In Gaza, drones have repeatedly targeted journalists in areas presumed to be protected under international law.
On June 5, an Israeli drone strike on a courtyard at Al-Ahli Baptist Hospital killed editor Suleiman Hajjaj and camera operator Ismail Baddah of Palestine Today TV. Another journalist, Ahmad Qalaja, succumbed to injuries the following day.
In August, five journalists were killed in what CPJ describes as a “double-tap” strike on Nasser Hospital in Khan Yunis. A Reuters investigation found that the strike targeted a journalist’s camera that had been positioned there for months, with the Israeli military’s knowledge.
CPJ warns that drone warfare allows militaries to visually identify targets with precision, raising serious legal questions when journalists are struck.
Gaza: Epicentre of Global Crisis
Within the broader context of global conflict, CPJ states unequivocally that Israel’s conduct is “unparalleled.”
“Israel has now killed more journalists than any other government since CPJ began collecting records in 1992,” the report declares.
It adds that “amid the extreme constraints imposed on Gaza, including a ban on independent foreign press access, destroyed communications infrastructure, mass displacement, and widespread loss of life, it is difficult to investigate the circumstances of each death.”
The ban on foreign journalists entering Gaza has left Palestinian reporters as the primary witnesses to the genocide — and therefore uniquely exposed.
Palestine Chronicle has documented the killing of several of its own writers and contributors in Gaza. Some were killed alongside their spouses and children when their homes were bombed.
The Palestinian Journalists’ Syndicate reported that more than 700 family members of journalists have been killed since October 2023.
“The journalist is no longer the sole target,” the Syndicate stated. “The family has been transformed into a tool of pressure and collective punishment.”
Collapse of Accountability
CPJ emphasises that impunity fuels repetition.
“Very few transparent investigations have been held into the cases of targeted killings documented by CPJ in 2025, and no one has been held accountable in any of these cases.”
The report adds that CPJ has found “no one has been held accountable for any targeted killings of a journalist by Israel since October 7, 2023, or in the preceding 22 years.”
Globally, 80 percent of journalist killings remain unsolved.
The organisation calls for independent investigations and insists that accountability must extend “from the individuals in the IDF units through to the highest level of the command chain.”
Politics of Erasure
CPJ’s findings confirm what Palestinian journalists have long warned: the genocide in Gaza has unfolded alongside the systematic elimination of its witnesses.
The killing of journalists in Gaza is not incidental. It functions within a broader military and political architecture aimed at narrative control.
By assassinating journalists, bombing media offices, destroying communications infrastructure, and targeting family homes, Israel has narrowed the space for documentation of civilian suffering.
The posthumous labelling of slain reporters as militants — without evidence — further entrenches impunity and attempts to legitimise their deaths.
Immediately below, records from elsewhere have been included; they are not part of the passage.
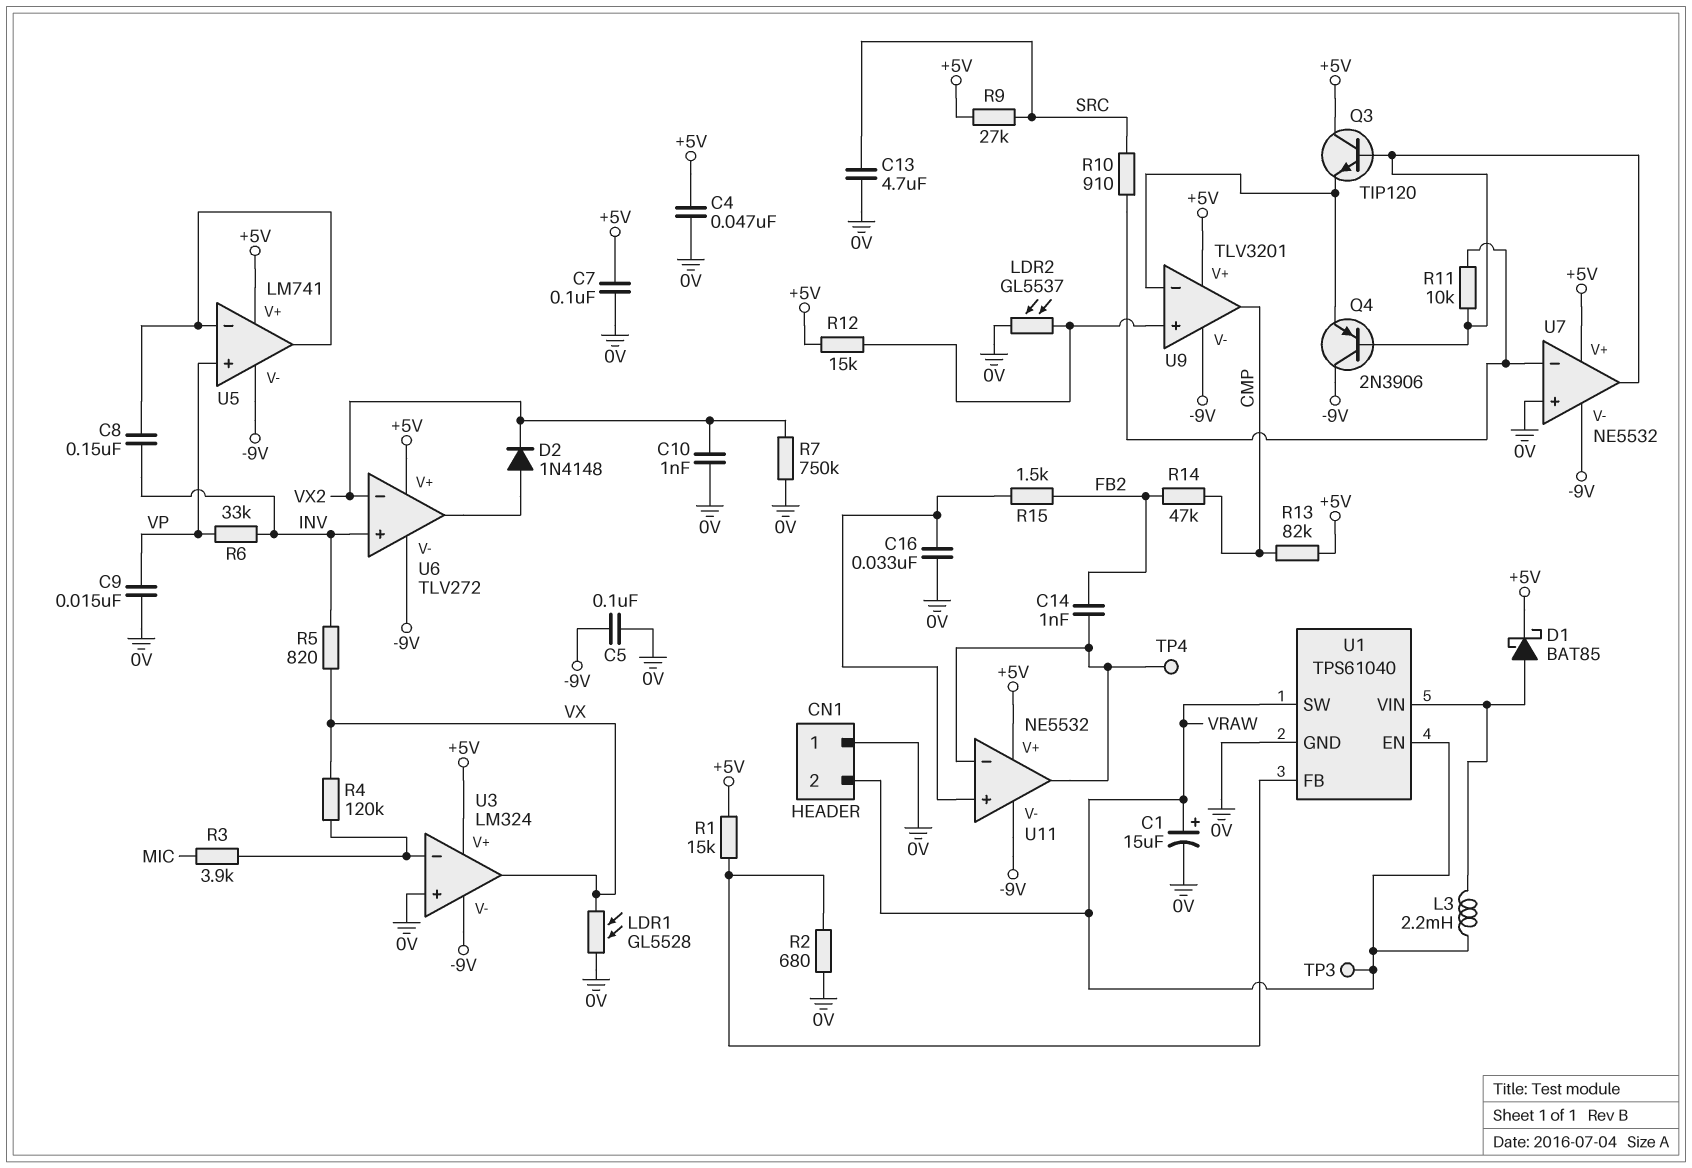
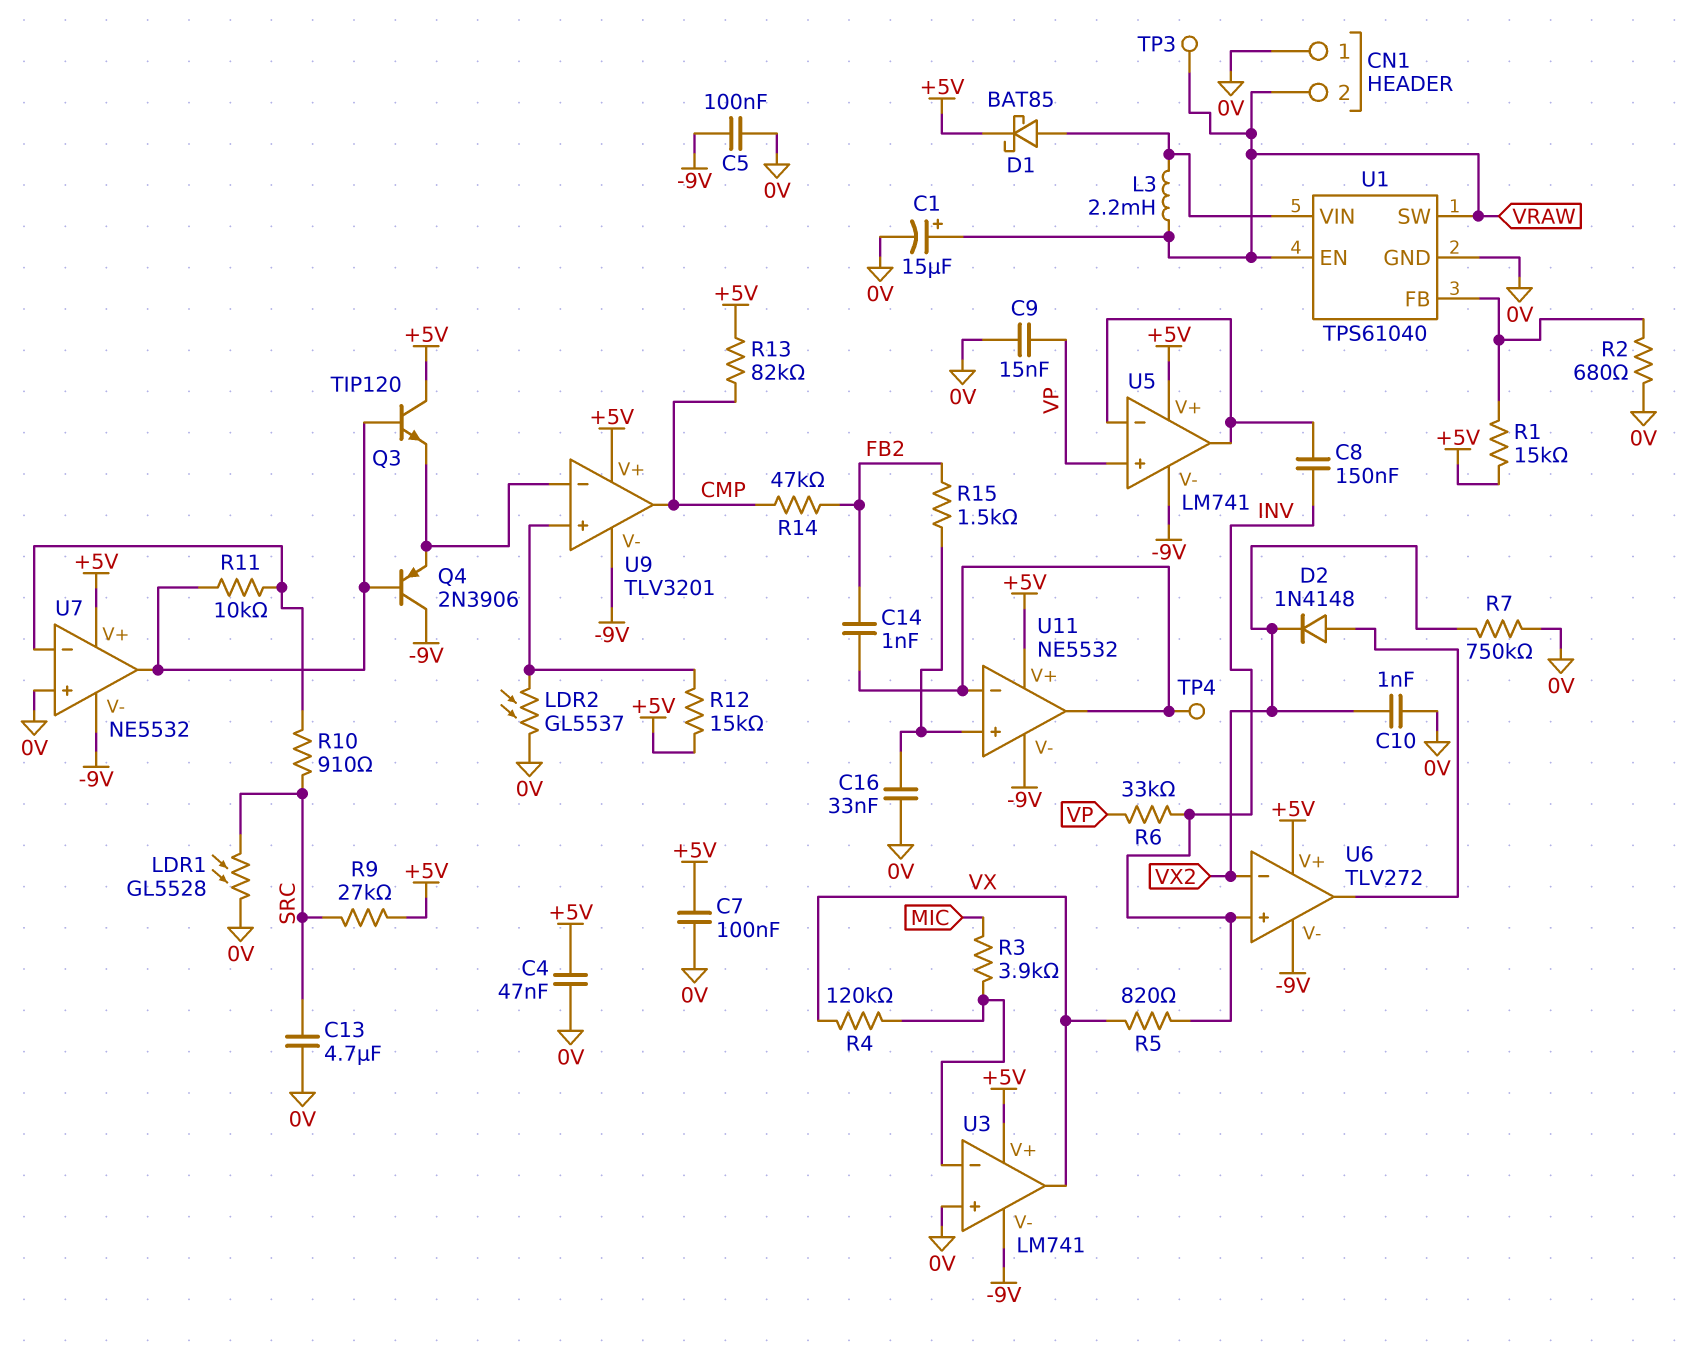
LDR1: GL5528 (0V, VX) -> GL5528 (0V, SRC)
U3: LM324 -> LM741

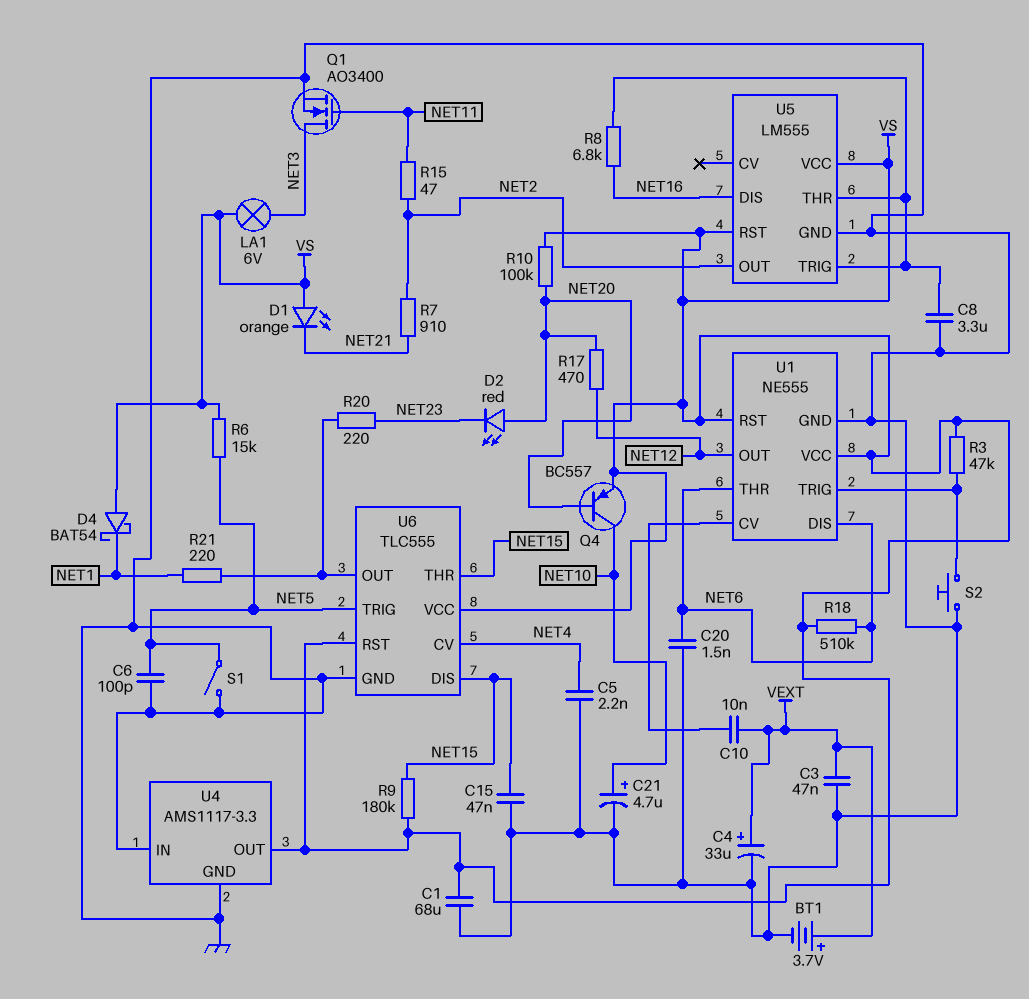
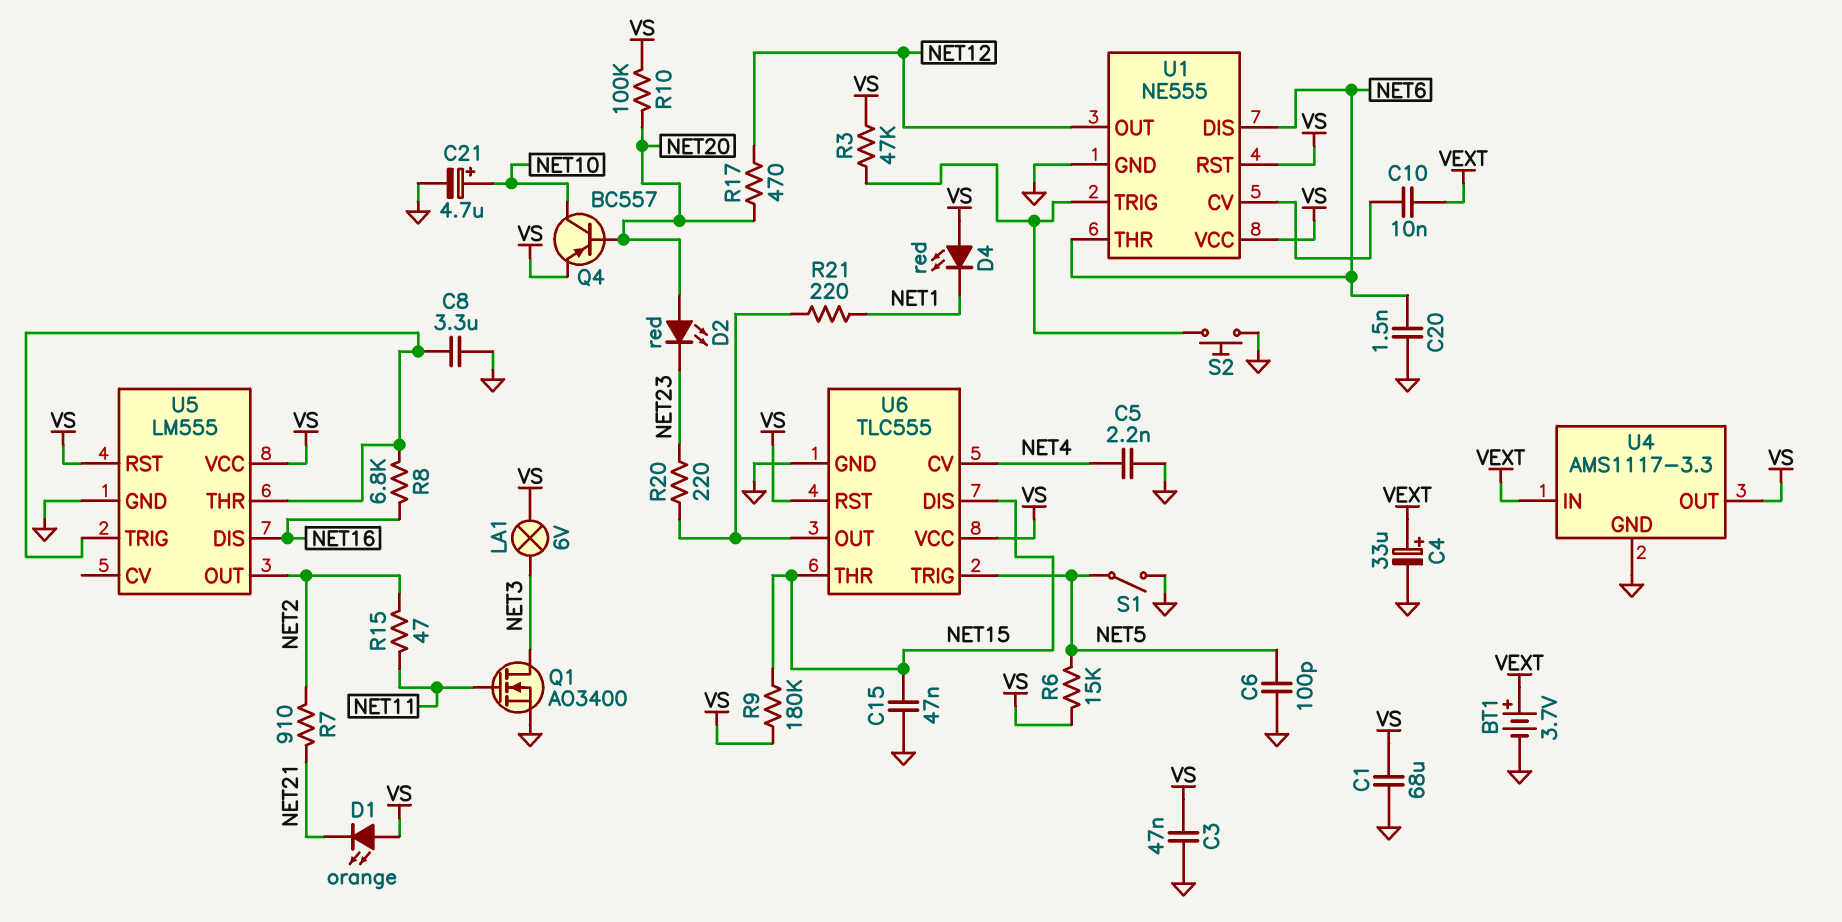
C3: 47nF (GND, VEXT) -> 47nF (GND, VS)
D4: schottky BAT54 (A VS, K NET1) -> LED red (A VS, K NET1)
R18: 510k (NET6, VS) -> none
U4 pin IN: GND -> VEXT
The scale of the killings — 86 journalists killed by Israeli fire in a single year, with over 265 killed since October 7, 2023 — is historically unprecedented.
CPJ’s own language is unequivocal: Israel has killed more journalists than any government since records began.
Within the framework of genocide — as described by human rights groups and UN experts — the silencing of journalists serves a strategic purpose. It reduces evidence collection, weakens international scrutiny, and attempts to erase testimony.
If, as CPJ warns, “attacks on the media are a leading indicator of attacks on other freedoms,” then Gaza represents the most extreme manifestation of that warning.
The 129 journalists killed in 2025 are not merely casualties of war. They are victims of a global collapse of accountability — with Gaza as its epicentre.
And until impunity ends, the record set in 2025 may not remain unmatched for long.